Britain's newest nuclear-powered submarine was forced to abandon sea trials and return to port in the Clyde after a system defect was discovered last week.

HMS Ambush – which was handed over to the Royal Navy just last month – was towed back to the Faslane naval base near Helensburgh after coming to an unexpected halt in the middle of Gare Loch on Wednesday.

The £1.6 billion sub, right, was seen to be in difficulties by anti-nuclear campaigners from the Faslane Peace Camp. Crew members were seen standing on top of the vessel, which was venting steam and surrounded by three tugs.

The Ministry of Defence (MoD) has confirmed that the submarine experienced a problem, but declined to give specific details.

Something went wrong that "affected a variety of systems", an MoD spokesman said.

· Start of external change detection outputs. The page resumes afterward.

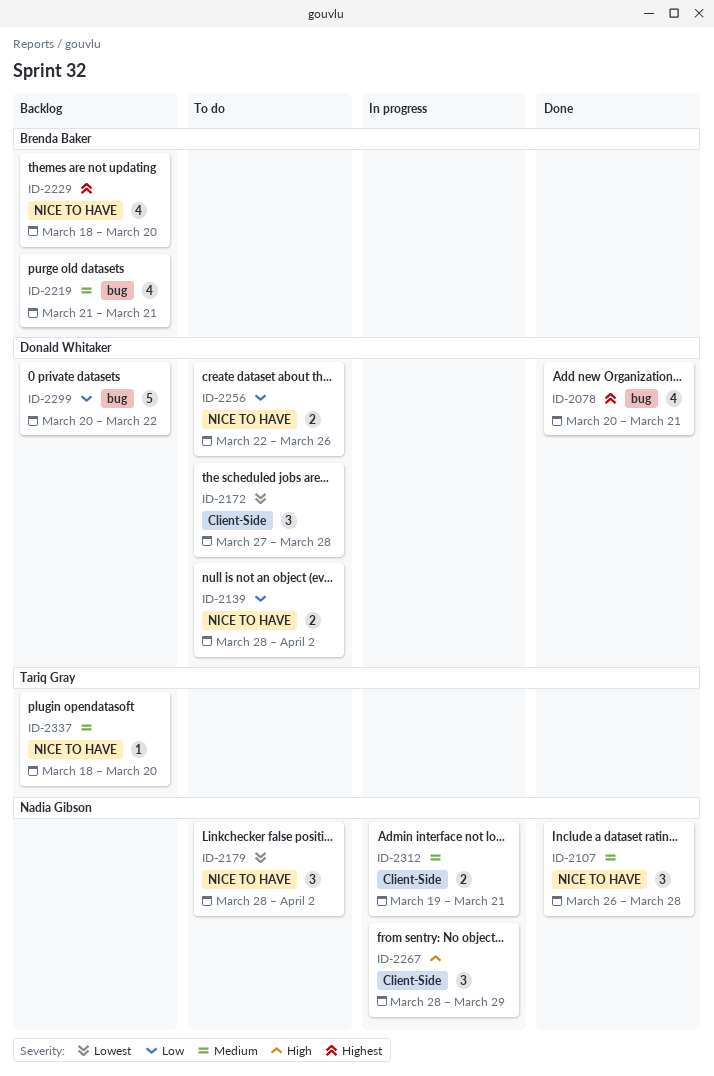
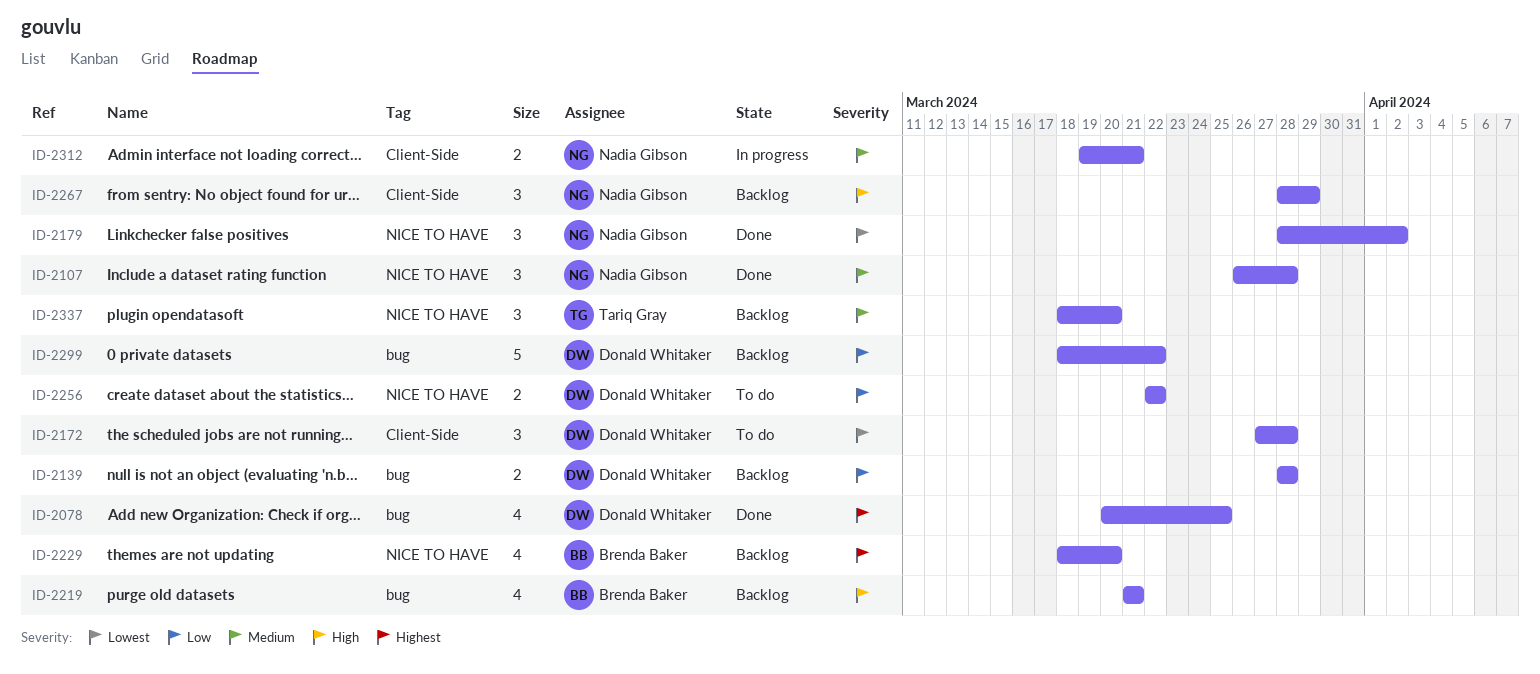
ID-2078, due: Mar 21 -> Mar 25
ID-2139, status: To do -> Backlog
ID-2139, label: NICE TO HAVE -> bug
ID-2139, due: Apr 2 -> Mar 28
ID-2179, status: To do -> Done
ID-2219, priority: Medium -> High
ID-2256, due: Mar 26 -> Mar 22
ID-2267, status: In progress -> Backlog
ID-2299, start: Mar 20 -> Mar 18
ID-2337, estimate: 1 -> 3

He said: "Following HMS Ambush's maintenance period, undertaken at HM's Naval Base Clyde, an issue with a non-nuclear system was identified. A decision was taken to return it to the base to allow remedial action to take place."

The independent nuclear expert, John Large, said: "The MoD should immediately publish a frank and independent risk assessment.

"We need to know the risks of returning this crippled submarine and its potential radiological impact on nearby Helensburgh and communities further afield. The public deserves to be fully informed if there is any radiological risk and harm deriving from this incident."

Large, who has advised governments on nuclear sub safety, suggested Ambush's propulsion system could have been disabled.

He said: "This would be a completely intolerable event if Ambush was on patrol, during which she is expected to operate at a war footing without need for nearby assistance."

The SNP leader in Westminster, Angus Robertson MP, said he would be demanding details of what happened from the MoD.

"Any incident involving a nuclear submarine is worrying and this is not the first time something alarming like this has occurred in Scottish waters," he said.